ENTRIES SUPPLIED –
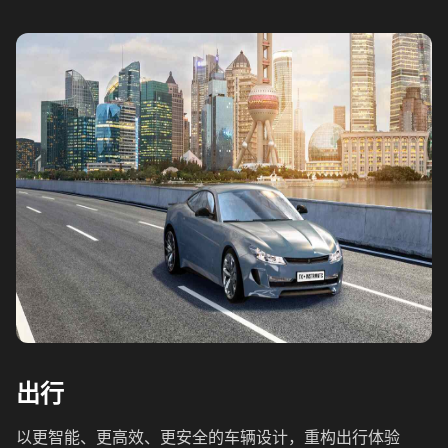
出行
以更智能、更高效、更安全的车辆设计，重构出行体验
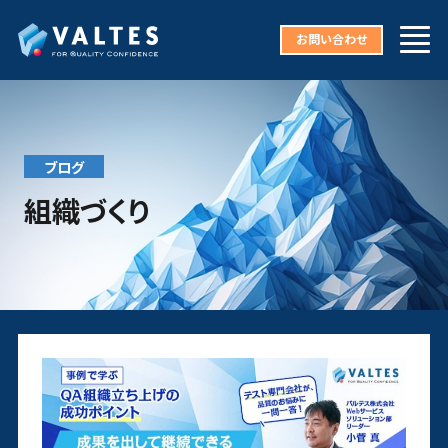
お問い合わせ
ブログ
組織づくり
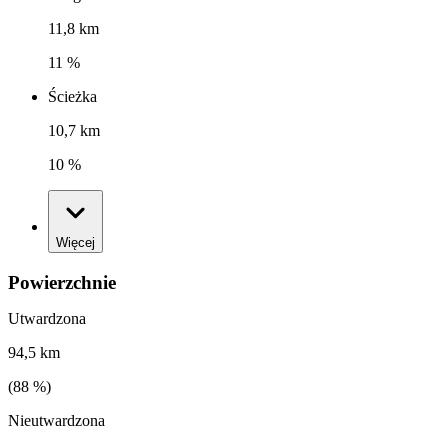
11,8 km
11 %
Ścieżka
10,7 km
10 %
Więcej
Powierzchnie
Utwardzona
94,5 km
(
88
%)
Nieutwardzona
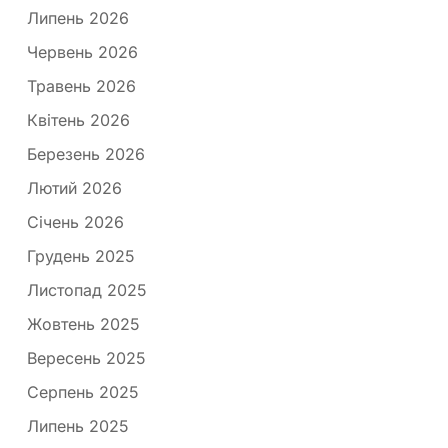
Липень 2026
Червень 2026
Травень 2026
Квітень 2026
Березень 2026
Лютий 2026
Січень 2026
Грудень 2025
Листопад 2025
Жовтень 2025
Вересень 2025
Серпень 2025
Липень 2025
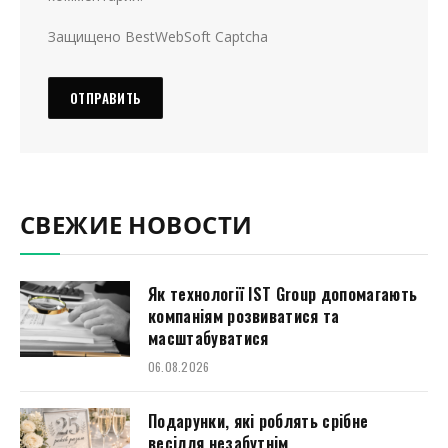
Защищено BestWebSoft Captcha
СВЕЖИЕ НОВОСТИ
Як технології IST Group допомагають
компаніям розвиватися та
масштабуватися
06.08.2026
Подарунки, які роблять срібне
весілля незабутнім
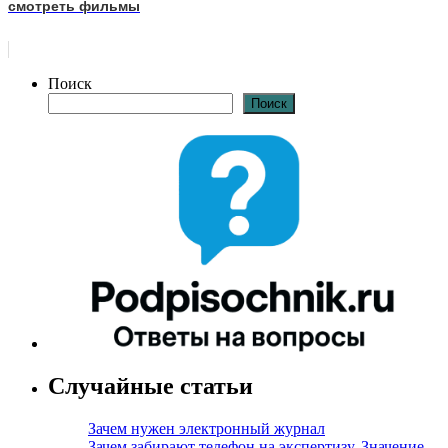
смотреть фильмы
Поиск
Поиск
Случайные статьи
Зачем нужен электронный журнал
Зачем забирают телефон на экспертизу. Значение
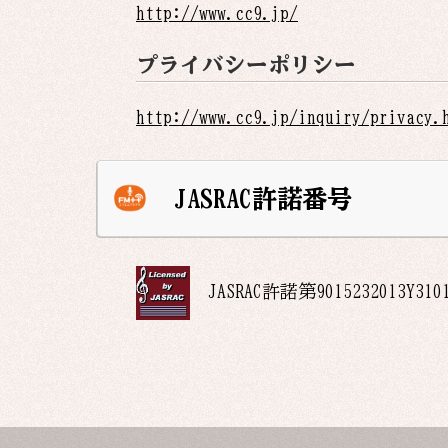
http://www.cc9.jp/
プライバシーポリシー
http://www.cc9.jp/inquiry/privacy.
JASRAC許諾番号
JASRAC許諾第
9015232013Y310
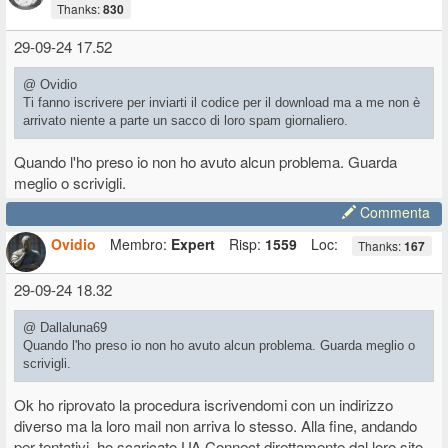
Thanks:
830
29-09-24 17.52
@ Ovidio
Ti fanno iscrivere per inviarti il codice per il download ma a me non è
arrivato niente a parte un sacco di loro spam giornaliero.
Quando l'ho preso io non ho avuto alcun problema. Guarda
meglio o scrivigli.
Commenta
Ovidio
Membro:
Expert
Risp:
1559
Loc:
Thanks:
167
29-09-24 18.32
@ Dallaluna69
Quando l'ho preso io non ho avuto alcun problema. Guarda meglio o
scrivigli.
Ok ho riprovato la procedura iscrivendomi con un indirizzo
diverso ma la loro mail non arriva lo stesso. Alla fine, andando
per tentativi, ho scaricato UA Connect direttamente dal loro sito.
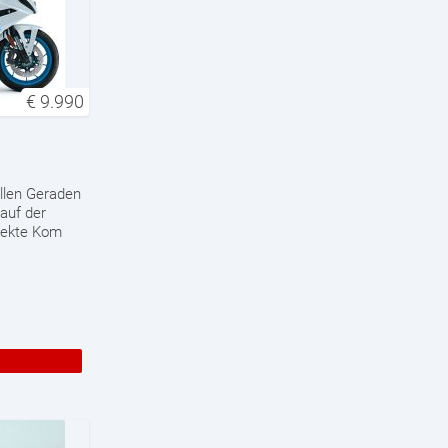
€
9.990
ellen Geraden
auf der
rfekte Kom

JOB ITEM – Gather every line in the data above that contains the word "loro".

SOLUTION BELOW –
arrivato niente a parte un sacco di loro spam giornaliero.
diverso ma la loro mail non arriva lo stesso. Alla fine, andando
per tentativi, ho scaricato UA Connect direttamente dal loro sito.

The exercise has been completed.